Le témoignage de Marie-France, auditrice : « Pour célébrer la vie, je parle aux animaux, et aux gens. Je leur demande comment ils vont et je leur souhaite d’avoir du courage. Je vais voir les canards sur une mare proche. Hier, ils étaient une vingtaine et c’était d’une beauté ! J’ai ensuite croisé une dame avec son chien. Je lui ai dit : ‘Oh comme il est beau, il est charmant…’ Et les gens qui sont au début sont fermés comme des huîtres, s’ouvrent, commencent à sourire. Pour célébrer la vie, il y a l’amour des autres. Moi la vie ‘m’a botté le croupion’, et j’ai réfléchi à son sens. J’aime les petits riens parce que c’est l’amour du tout« .
Aurélia Schneider : « J’ai ma méthode des bulles de bonheur. Il y a de toutes petites bulles de joie qu’il faut saisir. C’est ce qui fait que l’on va aller mieux ».
5 – Appliquer la méthode des Quatre temps de la Renaissance
Michel Le Joyeux : « Cette méthode repose sur quatre piliers : surmonter le passé récent, regarder le présent sans angoisse excessive, anticiper un futur meilleur en étant optimiste de façon réaliste et cultiver les moments de lenteur et de vide avec le temps du gérondif.
- Surmonter le passé récent : la nostalgie avec une vieille chanson ou un vieux film une demi-heure par jour permet de se reconnecter à des émotions anciennes… C’est un facteur protecteur, c’est prouvé !
- Regarder le présent sans angoisse excessive : 10 minutes par jour, on laisse venir les pensées, les émotions, on déconnecte son téléphone portable. On a démontré que les personnes dotées de cette capacité de rêverie, de « mind wondering » de vagabondage de l’esprit, ont une meilleure résistance au stress.

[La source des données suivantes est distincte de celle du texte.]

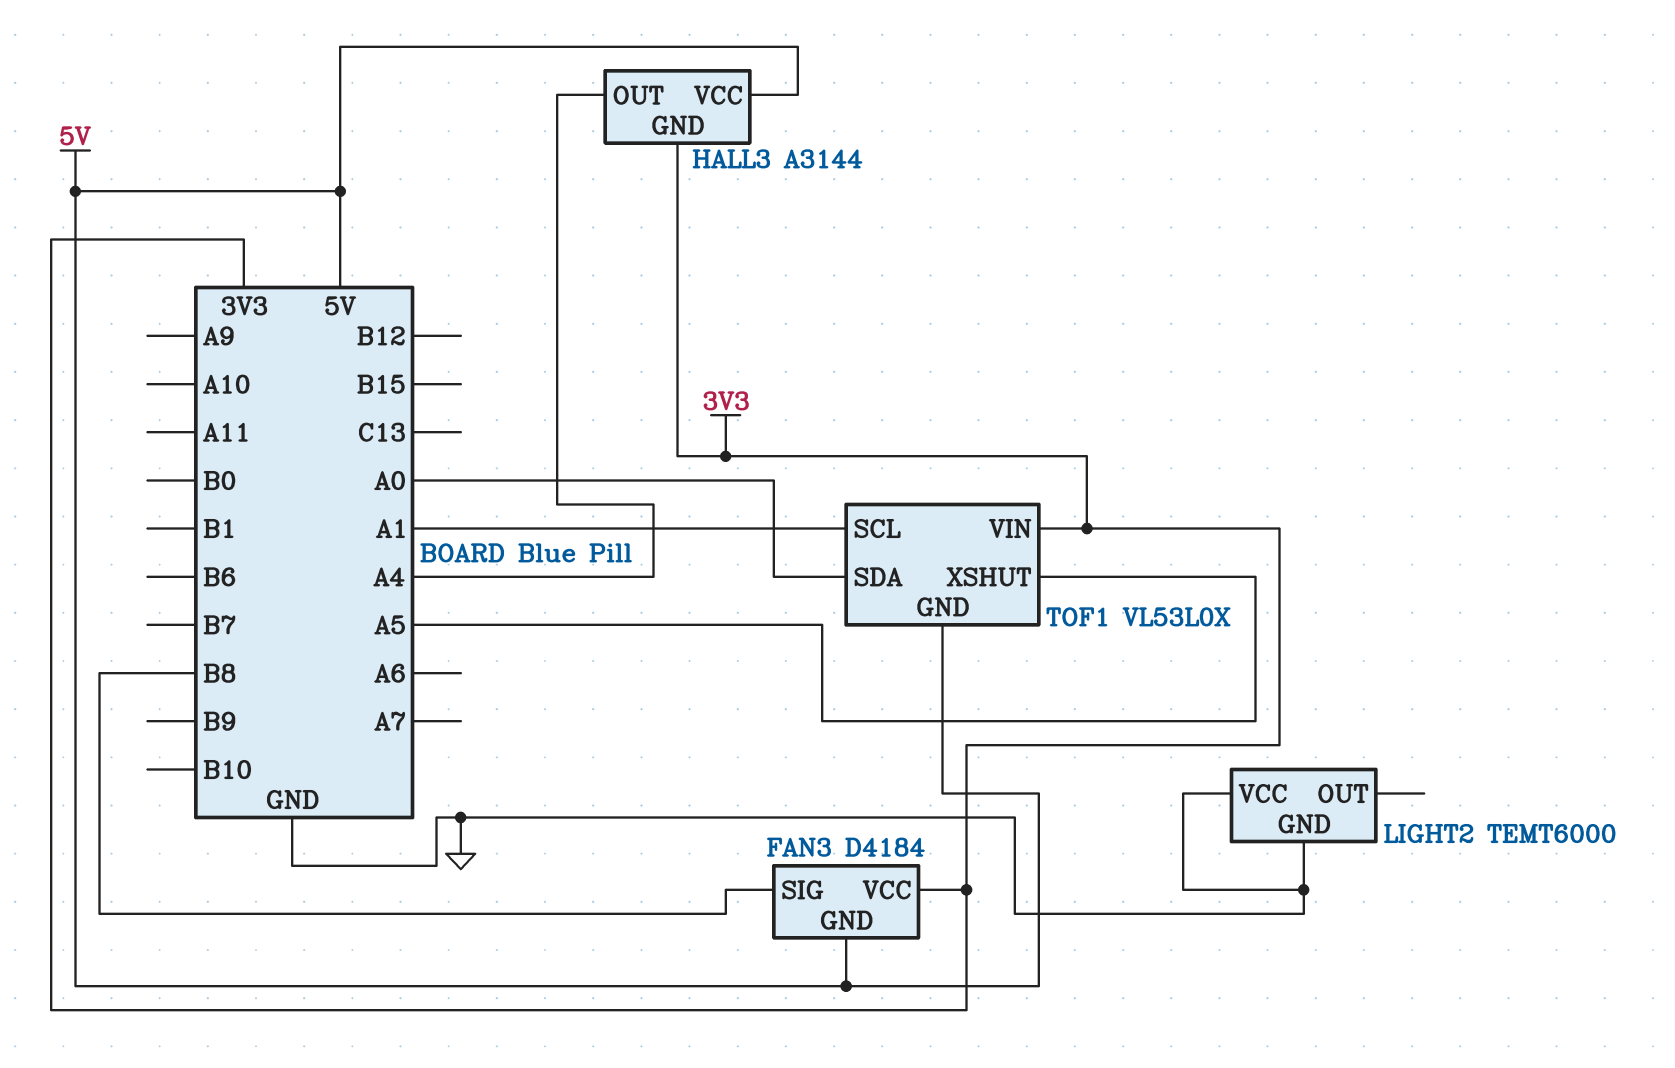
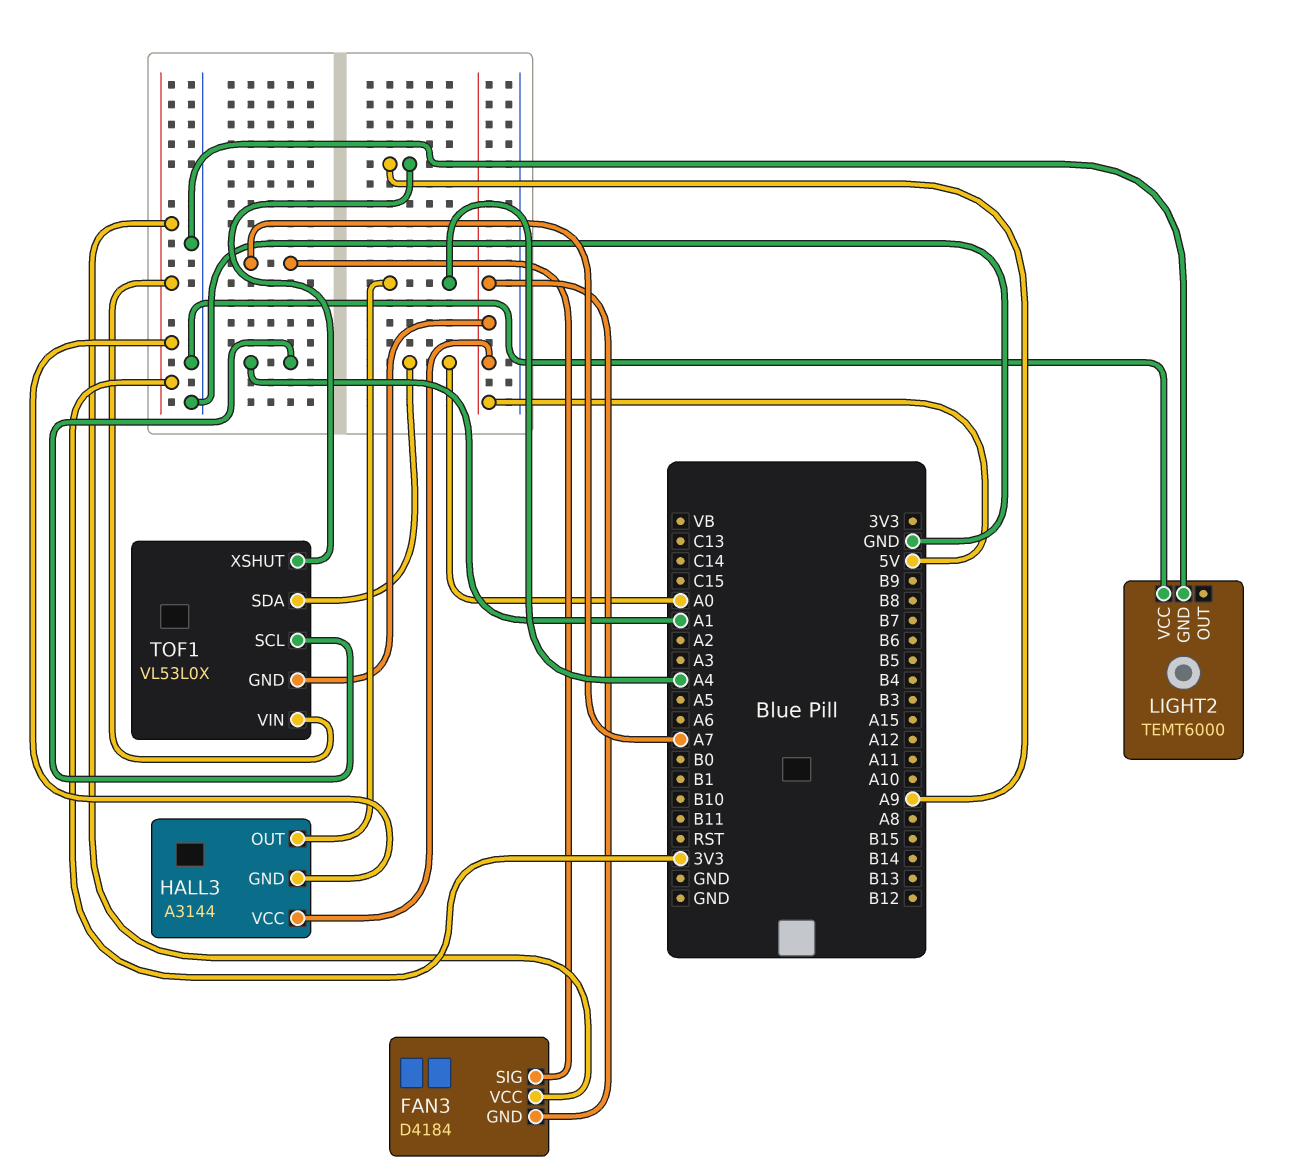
FAN3 pin SIG: B8 -> A7
TOF1 pin XSHUT: A5 -> A9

- Anticiper un futur meilleur en étant optimiste de façon réaliste : on a besoin aujourd’hui de se vacciner contre la peur du futur avec l’esprit canaille. En temps de confinement, il faut le chercher : un livre d’un genre nouveau, un repas nouveau…
- Et enfin, le gérondif : c’est ce que je fais en marchant, en mangeant. Pourquoi ne pas manger un aliment riche en molécules productrices de bonheur, par exemple ? Un peu de tryptophane, un peu de magnésium, avec un peu de chocolat noir avec des fruits que vous mangez doucement est un gérondif agréable.
Et puis un programme du King’s collège préconise l’altruisme, l’amusement, et d’accueillir l’information avec discernement.